Following on the heels of a much publicized incident in high school athletics, the New Jersey Division of Rights (“DCR”) issued enforcement guidance (“Guidance”) clarifying and explaining discrimination based on hairstyles, “with a particular focus on hairstyles closely associated with Black people.” The Guidance follows an incident where a high school African-American wrestler was told by a referee that he must choose between cutting his dreadlocks or forfeiting the match. According to the DCR the New Jersey Law Against Discrimination’s (“LAD”) “prohibition on discrimination based on race encompasses discrimination that is ostensibly based on hairstyles that are inextricably intertwined with or closely associated with race.” Although the Guidance is not mandatory, employers should be aware of DCR’s position on this issue.
The Guidance explains that the LAD generally prohibits employers, housing providers and places of public accommodation, including schools, in New Jersey from enforcing grooming or appearance policies that ban, limit, or restrict hairstyles closely associated with Black people, including twists, braids, cornrows, Afros, locs, Bantu knots, and fades. It also applies to discrimination based on hairstyles that are inextricably intertwined with or closely associated with other protected characteristics, such as hairstyles associated with a particular religion.
The Guidance states that employers may not:
- “enforce grooming or appearance policies that ban, limit, or restrict hair styled into twists, braids, cornrows, Afros, locs, Bantu knots, fades, or other hairstyles closely associated with Black racial, cultural, and ethnic identity;”
- discriminatorily apply or selectively enforce facially neutral hair-related policies – such as requirements to maintain a “professional” or “tidy” appearance – against Black people; for example, employers may not prohibit Black employees with shoulder-length locs or braids to maintain their hairstyles while allowing white employees with shoulder-length hair to maintain their hairstyles; or
- “justify policies that, explicitly or in practice, ban, limit, or restrict natural hair or hairstyles associated with Black people based on a desire to project a certain ‘corporate image,’ because of concerns about ‘customer preference’ or customer complaints, or because of speculative health or safety concerns.”

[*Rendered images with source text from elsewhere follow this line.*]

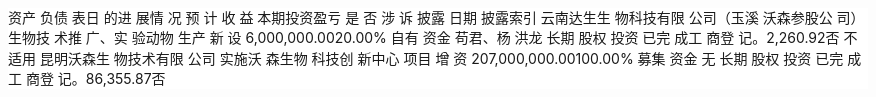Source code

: 资产
负债
表日
的进
展情
况
预
计
收
益
本期投资盈亏
是
否
涉
诉
披露
日期
披露索引
云南达生生
物科技有限
公司（玉溪
沃森参股公
司）
生物技
术推
广、实
验动物
生产
新
设
6,000,000.0020.00%
自有
资金
苟君、杨
洪龙
长期
股权
投资
已完
成工
商登
记。2,260.92否
不适用
昆明沃森生
物技术有限
公司
实施沃
森生物
科技创
新中心
项目
增
资
207,000,000.00100.00%
募集
资金
无
长期
股权
投资
已完
成工
商登
记。86,355.87否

Any legitimate health and safety justification needs to be rooted in objective, factual evidence – not generalized assumptions – that the hairstyle in question would actually present a materially enhanced risk of harm to the wearer or to others. DCR’s Guidance largely follows enforcement guidance issued by New York City Commission on Human Rights in February 2019.
In July 2019, California and York both amended their civil rights and education laws to clarify that race includes traits historically associated with race, including “hair texture and protective hairstyles.” We discussed New York’s new law here. A similar bill is pending before the New Jersey legislature, but has not been enacted.
Even though the Guidance is not mandatory and only the DCR’s interpretation of the existing New Jersey Law Against Discrimination, New Jersey employers should review their workplace appearance and grooming policies to ensure compliance. This includes ensuring that appearance and grooming policies are both facially neutral and are not selectively enforced.